6034 Background: There is a clinical need to improve the efficacy of standard Cet + concurrent RT for pts with stage III/IVB HNSCC. Taxanes have potent activity against HNSCC, and ab-P may offer therapeutic advantages in comparison with other drugs of this class. Methods: This was a single institution phase I study with a modified 3 + 3 design. 4 dose levels (DLs) of weekly ab-P were explored (30, 45, 60, and 80 mg/m2) during IMRT. Standard Cet (450 mg/m2 loading dose followed by 250 mg/m2 weekly) concurrent with IMRT (total dose, 70 Gy) was prescribed for all pts.
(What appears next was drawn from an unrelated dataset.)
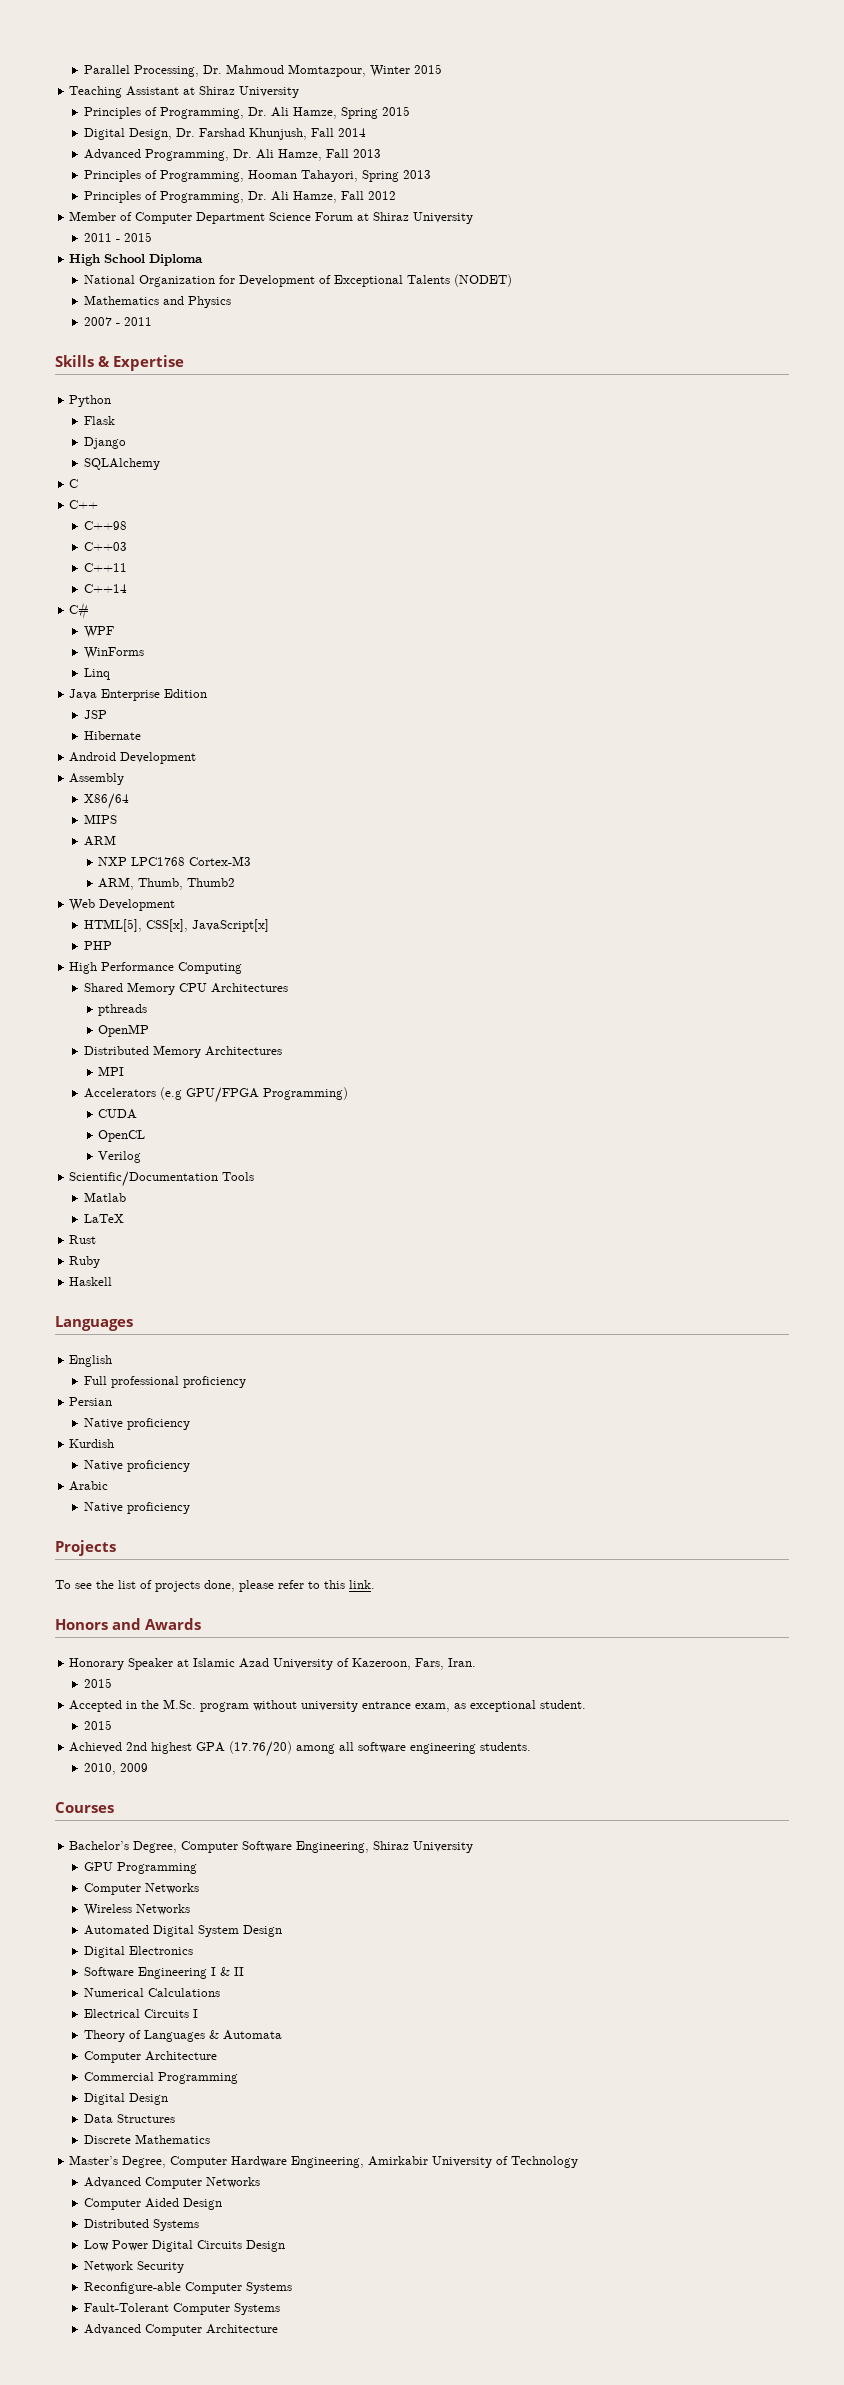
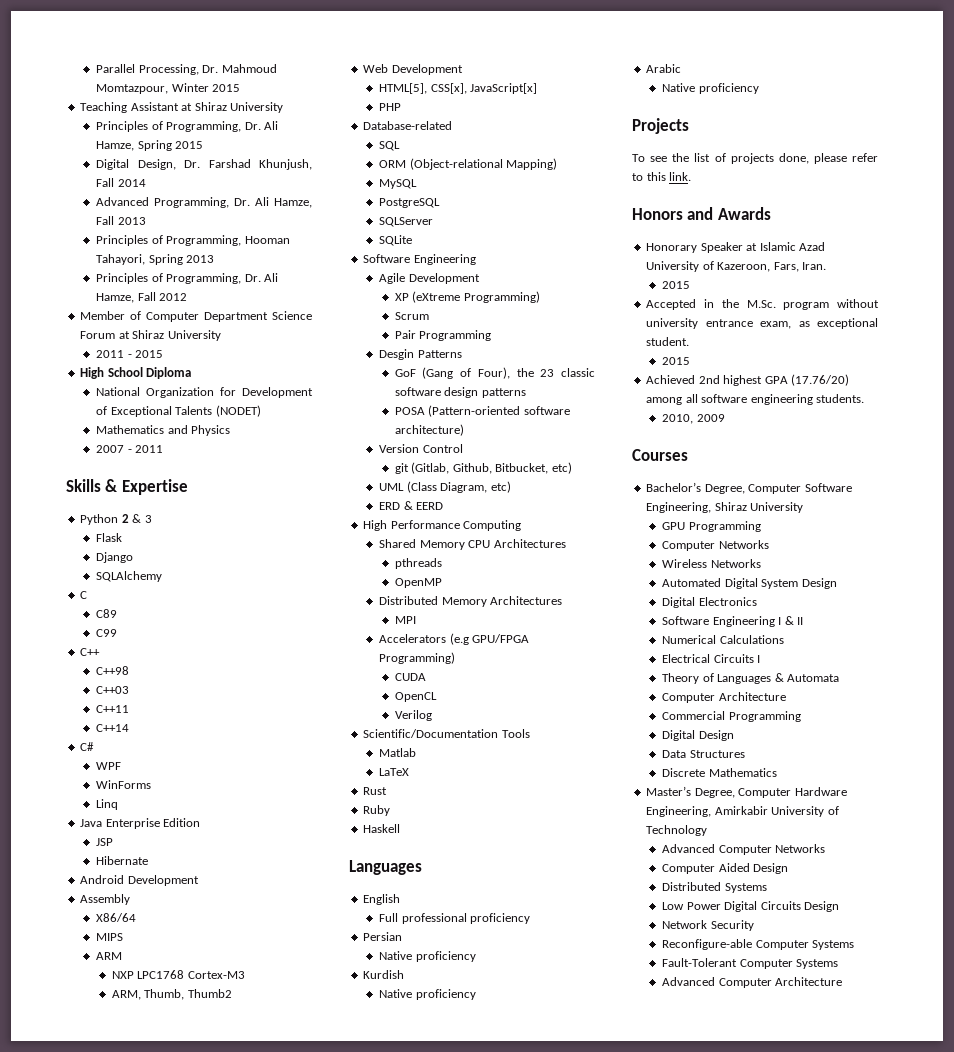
(112, 401) none -> [121,514,152,523] 2 & 3
(79, 483) none -> [96,609,118,618] [96,629,118,637] // C89 // C99
(112, 945) none -> [363,121,453,130] [379,141,401,151] [379,158,558,170] [379,179,418,189] [379,198,441,208] [379,217,434,227] [379,235,413,246] [363,254,476,265] [379,273,480,284] [394,291,540,303] [394,312,429,320] [394,330,492,341] [379,349,462,360] [394,367,595,379] [394,387,526,398] [394,405,570,417] [394,424,464,436] [379,444,463,453] [394,462,572,474] [379,481,511,493] [379,501,444,510] // Database-related // SQL // ORM (Object-relational Mapping) // MySQL // PostgreSQL // SQLServer // SQLite // Software Engineering // Agile Development // XP (eXtreme Programming) // Scrum // Pair Programming // Desgin Patterns // GoF (Gang of Four), the 23 classic software design patterns // POSA (Pattern-oriented software architecture) // Version Control // git (Gitlab, Github, Bitbucket, etc) // UML (Class Diagram, etc) // ERD & EERD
The maximum-tolerated dose (MTD) would be exceeded if >2/6 pts experienced DLTs at a given dose level. NCI CTCAE v.3 was used, and DLT monitoring extended until 2 wks after IMRT. Results: 25 eligible pts (20M, 5F) enrolled, with median age 58 years (range, 46-84) and median KPS 90 (range 80-100). Primary tumor sites were oropharynx, 20 (10 HPV pos, 5 HPV neg, 5 not done); neck node with unknown primary, 2; and larynx, oral cavity, and maxillary sinus, 1 each. Two pts never received ab-P and were deemed inevaluable. At DL 1 (ab-P, 30 mg/m2), there was one DLT (g.4 pneumonia) among 6 pts. At DL2 (ab-P, 45 mg/m2), there were 2 DLTs (g.4 cerebrovascular accident; g.3 decrease in L. ventricle ejection fraction/CHF exacerbation) among 6 pts. At DL3 (ab-P, 60 mg/m2), there was 1 DLT (g.3 supraventricular tachycardia) among 6 pts. MTD was exceeded at DL4 (ab-P, 80 mg/m2) with 3 DLTS (g.3 neuropathy, g.3 dehydration, g.3 anemia) among 5 evaluable pts. For the entire study population, most common ≥ g3 AEs were: lymphopenia 100%, functional mucositis, 56%, and pain in throat/oral cavity, 52%. There were no treatment-related deaths. Among 23 evaluable pts at a median follow up of 29 months, 2y PFS rate is 64% (95% CI: 41-80%) and 2y OS rate is 90% (95% CI: 66-97). Conclusions: The recommended phase II dose is ab-P 60 mg/m2 weekly when given concurrently with IMRT and standard weekly Cet. This regimen merits further study as an alternative to IMRT + Cet alone for pts who require a non-platinum regimen. This study was approved and funded by the NCCN from general research support provided by Celgene, Inc. Clinical trial information: NCT00736619.